By Steve Sailer
05/27/2011
Mickey Kaus writes at the Daily Caller:
But when you think about it, a non-college world in which high school graduates acquired the skills they wanted on the web or in ad hoc classes and proved their worth by performing well in actual jobs might be a preferable form of meritocracy. a) There would be no “signaling” of status for life, the way an Ivy League degree now signals status for life. The elite wouldn’t necessarily be getting Ivy League degrees; b) post-high school life would become a mad scramble for skills in which luck would inevitably play a greater role. That’s a good thing if it prevents people from concluding that richer = better. More than ever, richer might just = luckier; c) A skill-by-skill scramble would value a multiplicity of discrete talents–are you a good computer programmer? a painter? a musician? writer?–instead of one general talent (“smarts”). You wouldn’t need to be well-rounded to join the elite. You’d just have to be good at something. It’s harder to insinuate that a programmer is better than a musician or writer the way it’s currently possible to insinuate that a high-SAT Yale grad is better than someone whose scores could only get him into a state school. …
This is an interesting point: that the kind of "holistic" college admissions that the Supreme Court endorsed in its 2003 pro-affirmative action ruling in Grutter claims to evaluate everybody in some overall "holistic" sense that, in effect, says some people are better overall than other people. The purpose of the Supreme Courts' call for holistic admissions was to fuzz up the margin so nobody could be certain than affirmative action was being practiced. But holistic admissions, by their stated goal of analyzing all aspects of the applicants, suggest that people can be ranked holistically (i.e. overall).
In contrast, consider Caltech, which doesn’t do much affirmative action and doesn’t really care that much about qualifications outside of test scores, grades, and evidence of extreme science or engineering talent / desire. I went to high school with one kid who got into Caltech and my younger son went to school with one kid who got into Caltech. Both of these Caltech-bound kids were extremely Aspergery to the point of autism. The reaction of other kids to these guys getting into Caltech was: "Hey, that’s cool! You must have really high test scores! (I’m still glad I’m not you.")

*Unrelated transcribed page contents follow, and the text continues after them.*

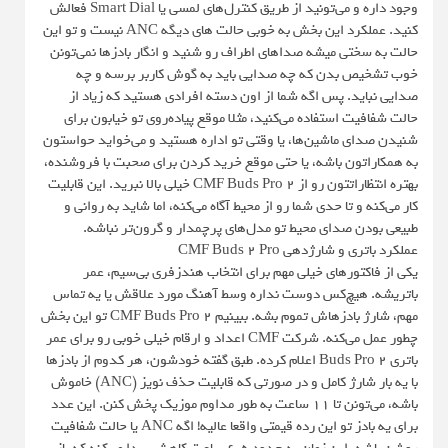
وجود داره و می‌تونید از طریق کنترل‌های لمسی یا Smart Dial فعالش
کنید. عملکرد این بخش به خوبی حالت های دیگه ANC نیست و تو این
حالت به سختی میشه صداهای اطراف رو شنید و انگار بادزها نمی‌تونن
خوب تشخیص بدن که چه صدایی باید به گوش کاربر برسه و چه
صدایی نباید. پس اگه شما از اون دسته افرادی هستید که زیاد از
حالت شفافیت استفاده می‌کنید، مثلا موقع پیاده‌روی تو خیابون برای
شنیدن صدای ماشین‌ها، یا وقتی تو اداره هستید و می‌خواید حواستون
به همکاراتون باشه، یا حتی موقع خرید کردن برای صحبت با فروشنده،
بهتره انتظاراتتون رو از CMF Buds Pro 2 خیلی بالا نبرید. این قابلیت
کار می‌کنه و تا حدی شما رو از محیط آگاه می‌کنه، اما شاید به روانی و
طبیعی بودن صدای محیط تو مدل‌های پرچمدار و گرون‌تر نباشه.
عملکرد باتری و شارژدهی CMF Buds 2 Pro
یکی از فاکتورهای خیلی مهم برای انتخاب هندزفری بی‌سیم، عمر
باتریشه. هیچ‌کس دوست نداره وسط آهنگ مورد علاقش یا یه تماس
مهم، شارژ بادزهاش تموم بشه. ببینیم CMF Buds Pro 2 تو این بخش
چطور عمل می‌کنه. شرکت CMF اعداد و ارقام خیلی خوبی رو برای عمر
باتری Buds Pro 2 اعلام کرده. طبق گفته خودشون، هر کدوم از بادزها
با یه بار شارژ کامل و در صورتی که قابلیت حذف نویز (ANC) خاموش
باشه، می‌تونن تا ۱۱ ساعت به طور مداوم موزیک پخش کنن. این عدد
برای یه بادز تو این رده قیمتی واقعا عالیه! اگه ANC یا حالت شفافیت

On the other hand, Harvard trumpets that it has holistic admissions, and most students take away the implied lesson that those who get into Harvard are just overall better than you are.
Middle-aged Syracuse grad Aaron Sorkin’s screenplay for The Social Network was supposed to be about what a flawed individual Harvard’s Mark Zuckerberg is, but every high school student I talked to about the movie was of the opinion that they wished they were as awesome as Mark Zuckerberg.